Libera Data Models and Database Schema in DynamoDB on AWS#

Under Review (Remove before release)#

This document provides an overview of the data models used in the Libera databases in AWS DynamoDB. The Libera databases are designed to take advantage of the DynamoDB pricing model to minimize costs and utilize the serverless nature of DyanmoDB to facilitate an asynchronous event-driven architecture.

See DynamoDB Basics in AWS for more information on the basics of DynamoDB before diving into this page if you are unfamiliar with this AWS service.
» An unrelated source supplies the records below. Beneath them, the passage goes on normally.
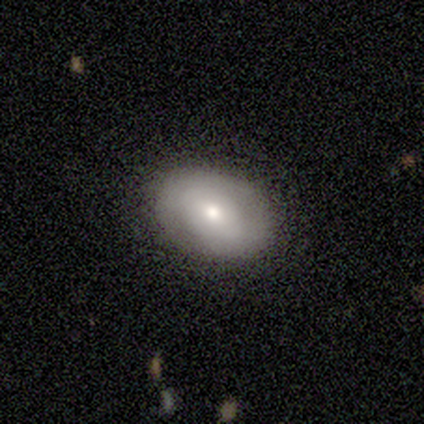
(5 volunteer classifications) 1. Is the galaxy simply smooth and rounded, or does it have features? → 100% smooth, 0% featured or disk, 0% star or artifact.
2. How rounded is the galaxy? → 100% in between, 0% round, 0% cigar-shaped.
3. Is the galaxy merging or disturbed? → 100% none, 0% minor disturbance, 0% major disturbance, 0% merger.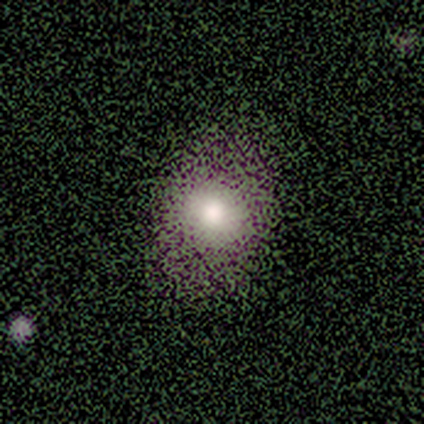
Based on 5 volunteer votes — A smooth galaxy with no disk features (100%) that is round (80%).

Vote fractions:
- Smooth or featured? smooth: 100% / featured or disk: 0% / star or artifact: 0%
- How rounded? round: 80% / in between: 20% / cigar-shaped: 0%
- Merging? none: 100% / minor disturbance: 0% / major disturbance: 0% / merger: 0%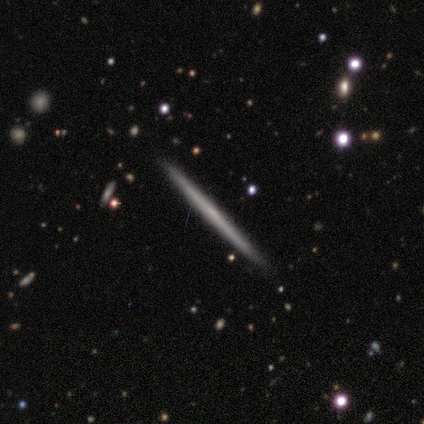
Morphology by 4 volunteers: type=featured or disk (75%); edge-on=yes (100%); edge-on bulge=none (67%); merging=none (100%).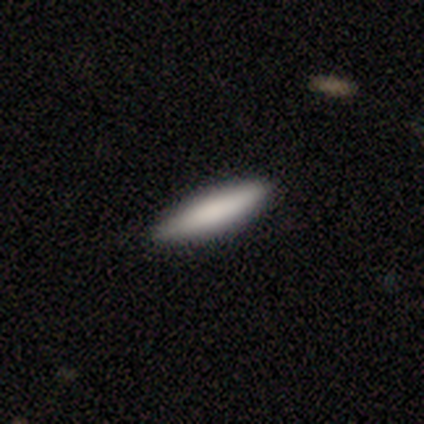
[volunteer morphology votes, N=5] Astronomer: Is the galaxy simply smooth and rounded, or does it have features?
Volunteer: smooth — 80%.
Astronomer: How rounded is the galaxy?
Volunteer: cigar-shaped — 75%.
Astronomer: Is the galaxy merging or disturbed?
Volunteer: none — 100%.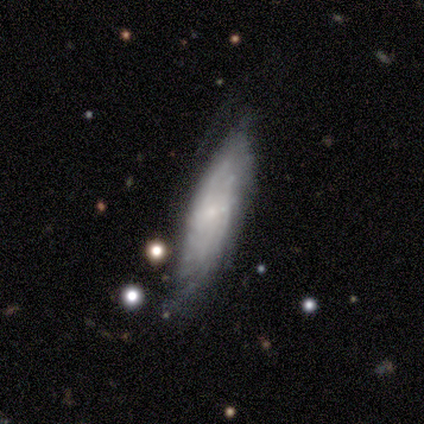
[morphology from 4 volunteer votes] Smooth or featured: featured or disk — 100%
Edge-on disk: no — 75% (yes — 25%)
Bar: weak — 67% (no — 33%)
Spiral arms: yes — 67% (no — 33%)
Spiral winding: tight — 100%
Spiral arm count: can't tell — 100%
Bulge size: none — 67% (moderate — 33%)
Merging: minor disturbance — 50% (tied with major disturbance — 50%)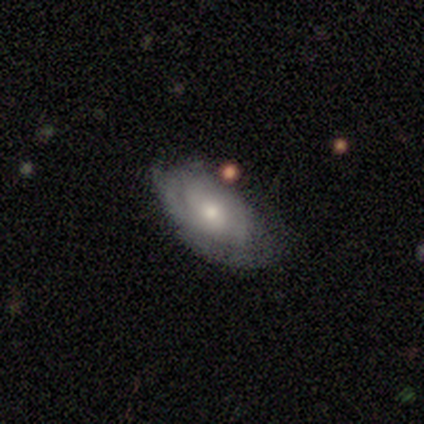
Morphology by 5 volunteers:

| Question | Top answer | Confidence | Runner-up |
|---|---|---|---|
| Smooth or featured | smooth | 60% | featured or disk (40%) |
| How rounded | in between | 100% | — |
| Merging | none | 60% | minor disturbance (40%) |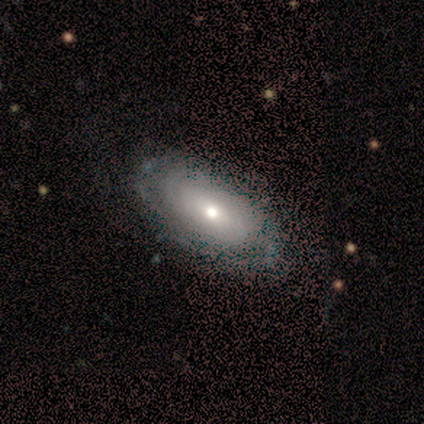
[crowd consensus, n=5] featured or disk 100%, smooth 0%, star or artifact 0%. Down the decision tree: edge-on disk — no (100%); bar — no (80%); spiral arms — yes (60%); spiral arm count — can't tell (100%); spiral winding — tight (100%); bulge size — moderate (60%); merging — none (100%).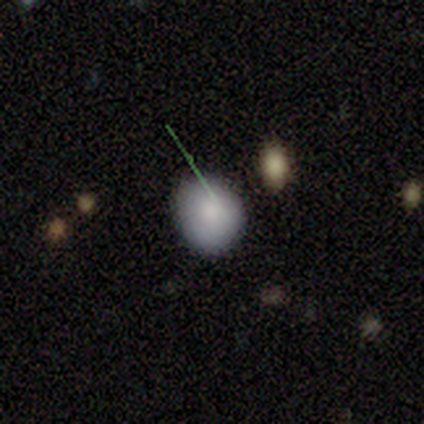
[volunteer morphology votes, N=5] smooth-or-featured: smooth: 100% | featured or disk: 0% | star or artifact: 0%
  how-rounded: in between: 60% | round: 40% | cigar-shaped: 0%
  merging: minor disturbance: 60% | none: 40% | major disturbance: 0% | merger: 0%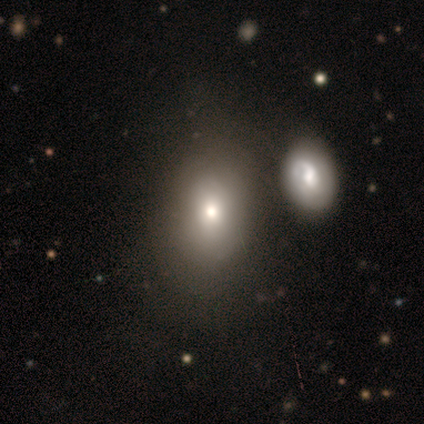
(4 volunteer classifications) Smooth or featured?
  - smooth: 75% *
  - star or artifact: 25%
  - featured or disk: 0%
How rounded?
  - in between: 67% *
  - round: 33%
  - cigar-shaped: 0%
Merging?
  - none: 67% *
  - merger: 33%
  - minor disturbance: 0%
  - major disturbance: 0%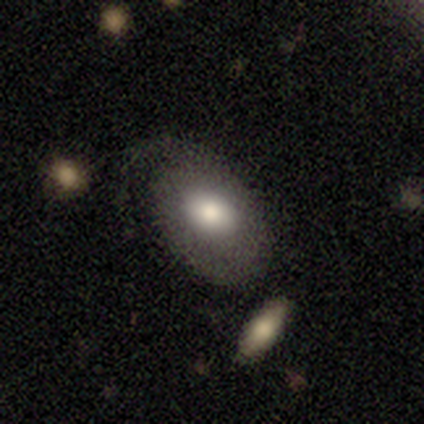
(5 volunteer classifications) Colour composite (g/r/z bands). It shows a smooth galaxy with no disk features (60%) that is in between round and cigar-shaped (100%). Merging: none (40%, tied with major disturbance).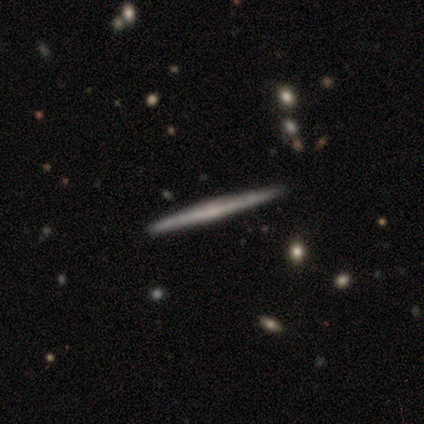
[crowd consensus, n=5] Smooth or featured: featured or disk — 60% (smooth — 40%)
Edge-on disk: yes — 100%
Edge-on bulge: none — 67% (rounded — 33%)
Merging: none — 100%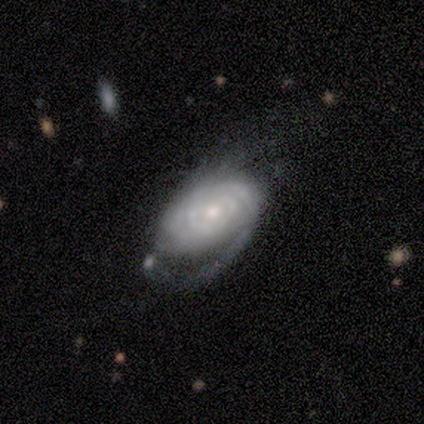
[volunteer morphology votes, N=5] A featured or disk galaxy (100%) with no bar (100%), 2 (25%, tied with 3, 4 and can't tell) tight (50%) spiral arms (80%) and a small central bulge (60%). Merging: none (60%).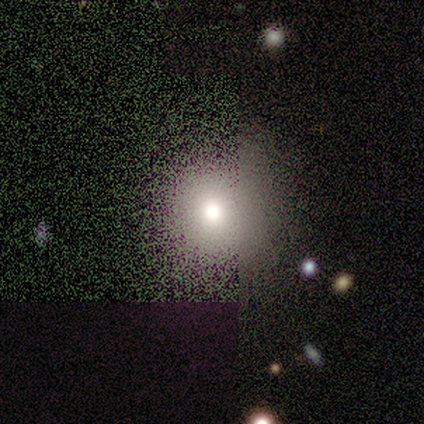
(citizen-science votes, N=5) Q: Smooth or featured?
A: smooth (40%); tied with: star or artifact (40%)
Q: How rounded?
A: round (100%)
Q: Merging?
A: none (33%); tied with: minor disturbance (33%); major disturbance (33%)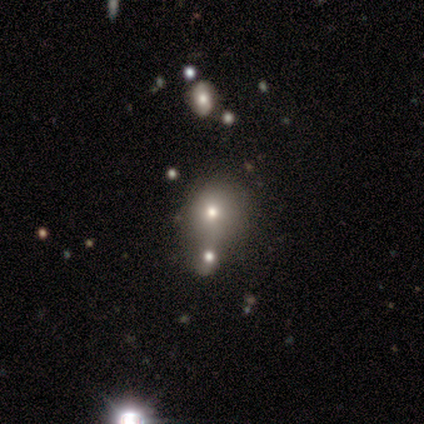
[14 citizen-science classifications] This appears to be a smooth galaxy with no disk features (71%) that is round (60%). Merging: merger (50%).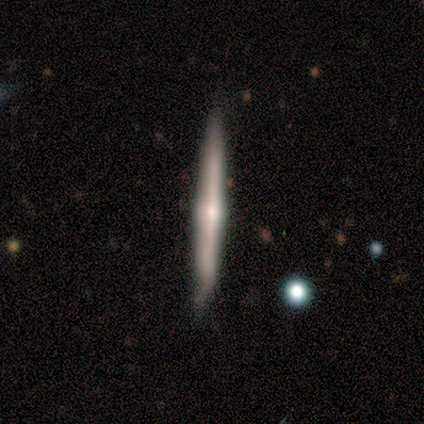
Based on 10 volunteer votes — Overall: smooth (50%, tied with featured or disk). How rounded: cigar-shaped (100%). Merging: none (80%).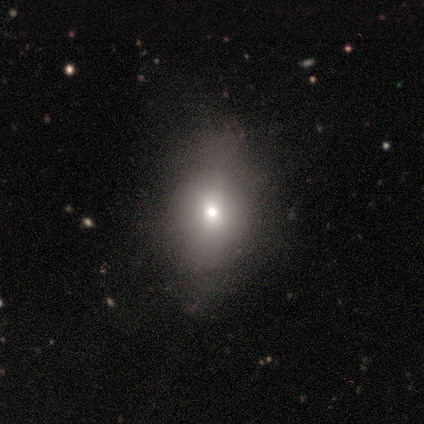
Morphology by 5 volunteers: Smooth or featured?
  - smooth: 100% *
  - featured or disk: 0%
  - star or artifact: 0%
How rounded?
  - round: 40% * (tied)
  - in between: 40% * (tied)
  - cigar-shaped: 20%
Merging?
  - none: 60% *
  - minor disturbance: 20%
  - major disturbance: 20%
  - merger: 0%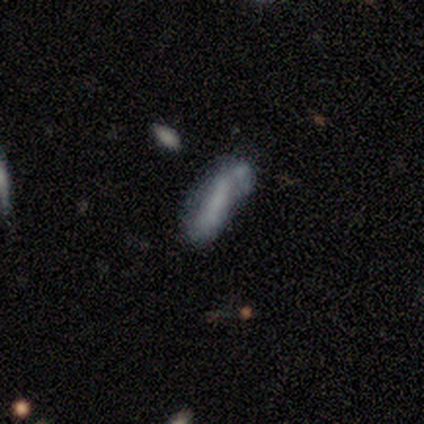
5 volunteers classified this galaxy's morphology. This appears to be a smooth galaxy with no disk features (80%) that is in between round and cigar-shaped (50%, tied with cigar-shaped). Merging: none (25%, tied with minor disturbance, major disturbance and merger).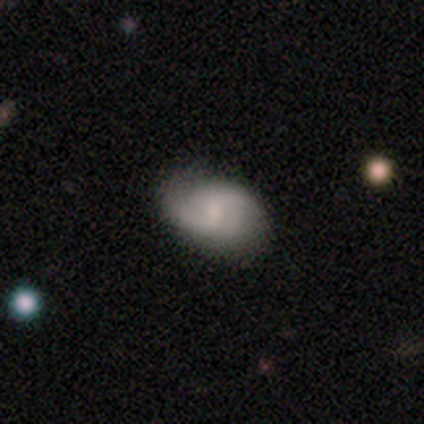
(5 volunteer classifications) This appears to be a featured or disk galaxy (80%) with a weak bar (50%, tied with no), 2 (75%) medium (50%, tied with loose) spiral arms (100%) and a moderate central bulge (75%). Merging: none (80%).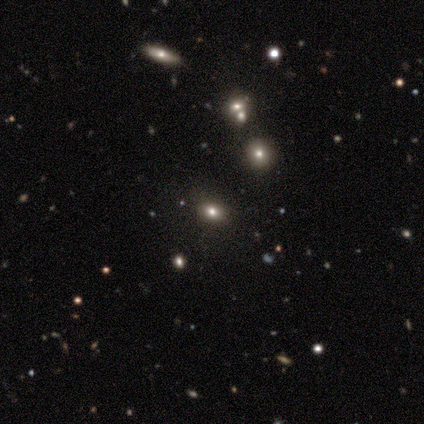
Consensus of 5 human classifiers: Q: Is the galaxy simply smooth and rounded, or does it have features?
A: featured or disk — 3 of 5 (60%).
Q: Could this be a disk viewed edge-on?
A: no — 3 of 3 (100%).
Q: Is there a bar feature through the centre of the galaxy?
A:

This documentation will provide the examples of the data models for different DynamoDB tables used in the Libera SDC. Each visual table here will describe the key-value nature of the DynamoDB tables and how they are used in the Libera in the following way:

Partition Key

Sort Key

Attribute 1 Key

Attribute 2 Key

Attribute N Key

PK Value Example

SK Value Example

Value1 Example

Value2 Example

ValueN Ex.

PK Description

SK Description

Attribute 1 Desc

Attribute 2 Desc

Attribute N Desc

Note: Many tables in the Libera SDC use a generic key-value entry for the two keys (partition and sort) as follows:

  • Partition Key - “PK”:”value”

  • Sort Key- “SK”:”value”

This is in contrast to a more specifically named key-value entry that is more readable by a human, but can be restrictive in the DynamoDB table design as it relates to vertical partitioning and logical grouping of data. For example, below is a more human-readable key set that is not used in the Libera SDC, but is representative of logical example of how the keys are used.

  • Partition Key - ‘Filename’:”Example_file.nc”

  • Sort Key - ‘Filetype’:”L0”

This is generic usage of “PK” and “SK” is a common pattern in DynamoDB to allow for easy access to the data in the table and allows greater flexibility in the logical design of the data model without confusing semantics of the keys.

Libera Metadata and Provenance Database#

Metadata Data Model#

This database is used to store metadata and provenance information about the data files generated by the Libera SDC. The metadata for each file can broadly be broken down into three categories that are all stored together in the same table:

  1. File metadata about the file itself, such as the filename, the time it was archived, and the version of the algorithm used to generate the data file

  2. Sortable metadata about the file, such as the applicable date of the data in the file, calibration versions used, and other metadata that can be used to sort and filter the data in other processing steps

  3. Additional metadata that is specific to a given data level. For example, the construction records for level 0 data files contain a wide array of additional metadata that is not present in higher level data products.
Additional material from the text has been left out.